I am setting up a distributed architecture on AWS and need to establish a secure connection between my "Bastion" host and a private "Application" server, both running Amazon Linux 2023. I've attempted to use the standard SSH command, but I keep getting "Connection Timed Out" or "Permission Denied (publickey)" errors. Should I be using the private IP address for this, and do I need to physically copy my .pem private key onto the first instance, or is there a more secure method like SSH Agent Forwarding or IAM Instance Profiles?
3 answers
The most common hurdle is the Security Group configuration. You must ensure the destination instance has an Inbound Rule allowing SSH (Port 22) specifically from the Security Group ID or Private IP of the source instance. For the actual connection, I strongly recommend against storing your .pem key on the first server. Instead, use SSH Agent Forwarding. On your local machine, run ssh-add -K your-key.pem and then connect to the first instance using the -A flag. This allows you to jump to the second instance using its Private IP without ever exposing your private key on the cloud filesystem.
Are you ensuring that both instances are residing within the same Virtual Private Cloud (VPC), and have you verified that the Subnet's Network ACLs aren't blocking internal traffic?
You need to authorize the source instance's IP in the destination's Security Group and use ssh -i key.pem user@private-ip. Using the Private IP is much faster.
I agree with Nancy. Just remember that if you go the "copying the key" route, you must run chmod 400 key.pem on the first instance or SSH will reject the key for being too accessible!

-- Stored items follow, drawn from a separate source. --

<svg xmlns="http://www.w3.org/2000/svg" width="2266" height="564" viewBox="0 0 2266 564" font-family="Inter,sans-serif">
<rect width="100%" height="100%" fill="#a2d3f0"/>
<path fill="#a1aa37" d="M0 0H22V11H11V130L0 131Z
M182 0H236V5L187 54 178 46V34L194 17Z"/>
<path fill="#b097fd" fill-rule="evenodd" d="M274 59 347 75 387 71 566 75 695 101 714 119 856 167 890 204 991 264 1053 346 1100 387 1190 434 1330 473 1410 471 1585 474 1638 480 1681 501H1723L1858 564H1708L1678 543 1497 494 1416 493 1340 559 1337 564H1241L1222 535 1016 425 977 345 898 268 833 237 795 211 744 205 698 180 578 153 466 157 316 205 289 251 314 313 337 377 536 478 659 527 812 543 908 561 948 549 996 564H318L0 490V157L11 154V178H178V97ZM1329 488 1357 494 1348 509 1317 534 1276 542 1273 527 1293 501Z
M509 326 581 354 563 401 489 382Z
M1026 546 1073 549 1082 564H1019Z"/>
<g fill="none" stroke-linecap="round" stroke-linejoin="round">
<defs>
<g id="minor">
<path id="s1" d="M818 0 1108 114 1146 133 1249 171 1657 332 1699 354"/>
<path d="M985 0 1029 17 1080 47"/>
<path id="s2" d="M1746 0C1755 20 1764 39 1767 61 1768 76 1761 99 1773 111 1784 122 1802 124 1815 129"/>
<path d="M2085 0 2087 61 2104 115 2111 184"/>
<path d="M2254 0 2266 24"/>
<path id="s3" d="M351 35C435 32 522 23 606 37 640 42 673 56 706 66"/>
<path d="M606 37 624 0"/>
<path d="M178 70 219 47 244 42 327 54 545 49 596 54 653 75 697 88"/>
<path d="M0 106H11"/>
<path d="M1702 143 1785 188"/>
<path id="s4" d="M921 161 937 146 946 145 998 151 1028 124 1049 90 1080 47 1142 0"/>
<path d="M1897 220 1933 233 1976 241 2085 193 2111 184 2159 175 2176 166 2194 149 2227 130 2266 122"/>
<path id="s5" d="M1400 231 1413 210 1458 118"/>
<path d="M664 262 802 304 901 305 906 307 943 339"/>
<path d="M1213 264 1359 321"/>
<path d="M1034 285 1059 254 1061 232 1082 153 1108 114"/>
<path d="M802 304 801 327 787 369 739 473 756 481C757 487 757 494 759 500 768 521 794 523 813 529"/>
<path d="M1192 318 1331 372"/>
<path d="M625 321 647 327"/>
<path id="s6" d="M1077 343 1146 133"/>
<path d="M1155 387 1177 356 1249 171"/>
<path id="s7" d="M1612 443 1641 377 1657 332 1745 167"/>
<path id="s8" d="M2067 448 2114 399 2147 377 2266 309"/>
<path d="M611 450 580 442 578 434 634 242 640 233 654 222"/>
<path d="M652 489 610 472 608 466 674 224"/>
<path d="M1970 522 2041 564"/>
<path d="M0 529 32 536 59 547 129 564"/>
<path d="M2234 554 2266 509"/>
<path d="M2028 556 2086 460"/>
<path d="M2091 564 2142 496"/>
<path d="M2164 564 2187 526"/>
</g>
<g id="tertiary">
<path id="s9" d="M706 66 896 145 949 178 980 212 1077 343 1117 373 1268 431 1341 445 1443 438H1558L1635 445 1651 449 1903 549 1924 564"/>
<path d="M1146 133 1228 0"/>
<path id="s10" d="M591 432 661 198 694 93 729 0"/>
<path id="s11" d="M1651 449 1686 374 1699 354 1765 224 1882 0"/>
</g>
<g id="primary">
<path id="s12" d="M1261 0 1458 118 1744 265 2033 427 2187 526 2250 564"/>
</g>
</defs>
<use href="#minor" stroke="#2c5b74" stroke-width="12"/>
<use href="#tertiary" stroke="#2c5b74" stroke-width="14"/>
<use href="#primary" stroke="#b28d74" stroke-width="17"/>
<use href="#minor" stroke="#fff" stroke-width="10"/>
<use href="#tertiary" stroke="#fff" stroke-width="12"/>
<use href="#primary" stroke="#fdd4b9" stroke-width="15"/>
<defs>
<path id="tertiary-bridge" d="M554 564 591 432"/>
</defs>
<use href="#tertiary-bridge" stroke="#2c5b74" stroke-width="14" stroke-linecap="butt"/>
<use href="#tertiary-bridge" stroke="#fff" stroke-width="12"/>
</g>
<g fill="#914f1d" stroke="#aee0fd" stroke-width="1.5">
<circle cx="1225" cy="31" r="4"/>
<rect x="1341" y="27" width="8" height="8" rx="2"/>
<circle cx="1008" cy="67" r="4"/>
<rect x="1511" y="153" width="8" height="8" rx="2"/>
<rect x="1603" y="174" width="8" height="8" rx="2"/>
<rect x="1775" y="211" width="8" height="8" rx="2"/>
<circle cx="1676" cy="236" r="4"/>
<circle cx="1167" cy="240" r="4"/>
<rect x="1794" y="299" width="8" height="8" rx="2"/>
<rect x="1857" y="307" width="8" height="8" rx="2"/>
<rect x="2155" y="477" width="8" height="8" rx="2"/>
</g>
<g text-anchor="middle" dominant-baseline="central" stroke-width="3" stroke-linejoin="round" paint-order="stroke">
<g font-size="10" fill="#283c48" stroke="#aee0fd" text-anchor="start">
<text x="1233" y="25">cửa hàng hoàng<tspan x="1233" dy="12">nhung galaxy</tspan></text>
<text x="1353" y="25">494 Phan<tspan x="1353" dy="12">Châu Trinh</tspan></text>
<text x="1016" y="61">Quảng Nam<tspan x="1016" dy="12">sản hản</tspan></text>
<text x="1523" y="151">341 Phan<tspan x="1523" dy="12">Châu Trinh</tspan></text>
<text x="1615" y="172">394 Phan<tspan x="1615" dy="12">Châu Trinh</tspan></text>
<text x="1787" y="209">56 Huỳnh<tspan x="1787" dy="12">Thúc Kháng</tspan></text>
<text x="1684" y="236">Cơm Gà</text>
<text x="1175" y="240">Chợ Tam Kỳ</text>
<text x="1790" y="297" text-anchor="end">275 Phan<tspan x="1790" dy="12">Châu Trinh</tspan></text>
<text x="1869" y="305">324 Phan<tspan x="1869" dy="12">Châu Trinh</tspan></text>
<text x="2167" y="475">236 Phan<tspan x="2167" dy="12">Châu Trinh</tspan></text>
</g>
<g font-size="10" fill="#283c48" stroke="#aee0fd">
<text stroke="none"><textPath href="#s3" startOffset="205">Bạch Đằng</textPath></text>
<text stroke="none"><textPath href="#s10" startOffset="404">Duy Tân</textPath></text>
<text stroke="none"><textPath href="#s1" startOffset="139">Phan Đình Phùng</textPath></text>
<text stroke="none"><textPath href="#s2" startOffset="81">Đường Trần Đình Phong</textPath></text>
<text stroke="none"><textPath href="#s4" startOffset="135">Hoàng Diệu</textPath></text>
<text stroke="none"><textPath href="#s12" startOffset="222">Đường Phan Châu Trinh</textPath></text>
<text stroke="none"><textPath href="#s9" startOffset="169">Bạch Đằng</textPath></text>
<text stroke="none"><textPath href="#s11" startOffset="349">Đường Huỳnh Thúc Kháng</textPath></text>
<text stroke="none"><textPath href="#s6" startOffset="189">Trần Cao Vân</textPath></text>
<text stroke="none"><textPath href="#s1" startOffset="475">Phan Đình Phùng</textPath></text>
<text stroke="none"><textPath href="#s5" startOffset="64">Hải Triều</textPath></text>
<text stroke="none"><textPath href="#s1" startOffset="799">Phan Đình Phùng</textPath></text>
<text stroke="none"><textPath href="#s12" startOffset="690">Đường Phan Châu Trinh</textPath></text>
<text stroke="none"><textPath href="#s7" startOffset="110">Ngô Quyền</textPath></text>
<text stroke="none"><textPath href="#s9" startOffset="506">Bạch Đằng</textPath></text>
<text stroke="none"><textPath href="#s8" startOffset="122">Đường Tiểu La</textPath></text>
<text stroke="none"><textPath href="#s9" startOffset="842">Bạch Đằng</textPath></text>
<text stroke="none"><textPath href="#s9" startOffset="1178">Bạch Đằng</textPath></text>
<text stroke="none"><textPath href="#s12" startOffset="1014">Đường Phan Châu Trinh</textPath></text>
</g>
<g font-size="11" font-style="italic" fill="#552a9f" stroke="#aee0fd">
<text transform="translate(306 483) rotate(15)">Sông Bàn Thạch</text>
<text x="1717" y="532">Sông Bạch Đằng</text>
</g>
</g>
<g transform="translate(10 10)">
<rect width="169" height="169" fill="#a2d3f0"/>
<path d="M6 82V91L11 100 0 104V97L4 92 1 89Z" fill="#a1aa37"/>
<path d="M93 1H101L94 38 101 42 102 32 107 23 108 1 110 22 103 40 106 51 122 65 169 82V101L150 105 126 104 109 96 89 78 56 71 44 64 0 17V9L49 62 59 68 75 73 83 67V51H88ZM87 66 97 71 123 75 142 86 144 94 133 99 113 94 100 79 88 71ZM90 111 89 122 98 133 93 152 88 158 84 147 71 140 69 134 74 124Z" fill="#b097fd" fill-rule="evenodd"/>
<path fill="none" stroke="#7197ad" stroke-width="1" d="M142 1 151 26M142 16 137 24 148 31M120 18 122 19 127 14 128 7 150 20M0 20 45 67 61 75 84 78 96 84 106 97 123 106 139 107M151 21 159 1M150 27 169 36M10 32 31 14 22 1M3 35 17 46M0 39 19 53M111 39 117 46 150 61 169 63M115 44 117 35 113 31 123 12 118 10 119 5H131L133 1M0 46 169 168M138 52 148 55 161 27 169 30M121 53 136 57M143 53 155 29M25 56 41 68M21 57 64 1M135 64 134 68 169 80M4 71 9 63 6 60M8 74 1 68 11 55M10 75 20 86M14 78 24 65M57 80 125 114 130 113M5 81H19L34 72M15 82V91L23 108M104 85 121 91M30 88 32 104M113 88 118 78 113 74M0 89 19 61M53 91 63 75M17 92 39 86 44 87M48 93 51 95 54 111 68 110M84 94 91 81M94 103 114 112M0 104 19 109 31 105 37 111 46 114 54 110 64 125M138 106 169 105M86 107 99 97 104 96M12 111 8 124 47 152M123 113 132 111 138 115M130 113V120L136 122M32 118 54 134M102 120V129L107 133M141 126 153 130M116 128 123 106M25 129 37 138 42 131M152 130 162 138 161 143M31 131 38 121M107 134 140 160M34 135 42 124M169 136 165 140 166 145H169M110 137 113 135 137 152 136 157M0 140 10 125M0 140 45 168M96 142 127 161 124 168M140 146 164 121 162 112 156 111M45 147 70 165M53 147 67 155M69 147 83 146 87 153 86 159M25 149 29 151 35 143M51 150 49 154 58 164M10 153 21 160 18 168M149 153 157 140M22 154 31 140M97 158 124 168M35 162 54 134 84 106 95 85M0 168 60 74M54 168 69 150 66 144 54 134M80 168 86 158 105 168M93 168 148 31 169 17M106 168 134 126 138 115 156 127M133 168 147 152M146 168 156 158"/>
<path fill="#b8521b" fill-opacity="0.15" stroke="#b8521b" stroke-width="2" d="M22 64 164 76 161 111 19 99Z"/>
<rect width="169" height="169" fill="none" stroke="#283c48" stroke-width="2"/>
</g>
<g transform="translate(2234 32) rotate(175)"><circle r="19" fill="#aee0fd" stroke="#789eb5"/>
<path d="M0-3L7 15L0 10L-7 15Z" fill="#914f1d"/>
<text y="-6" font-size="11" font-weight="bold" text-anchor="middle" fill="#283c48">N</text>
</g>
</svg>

Christopher makes a vital point about the VPC structure. Even if your Security Groups are perfect, if those instances are in different subnets with restrictive NACLs, the traffic will never reach the destination. Joseph, you should also check if you are using the Private IP. Attempting to connect via Public IP from within the same VPC often fails unless you have an Internet Gateway and a Public IP assigned to both, which is less secure and adds unnecessary latency compared to internal routing.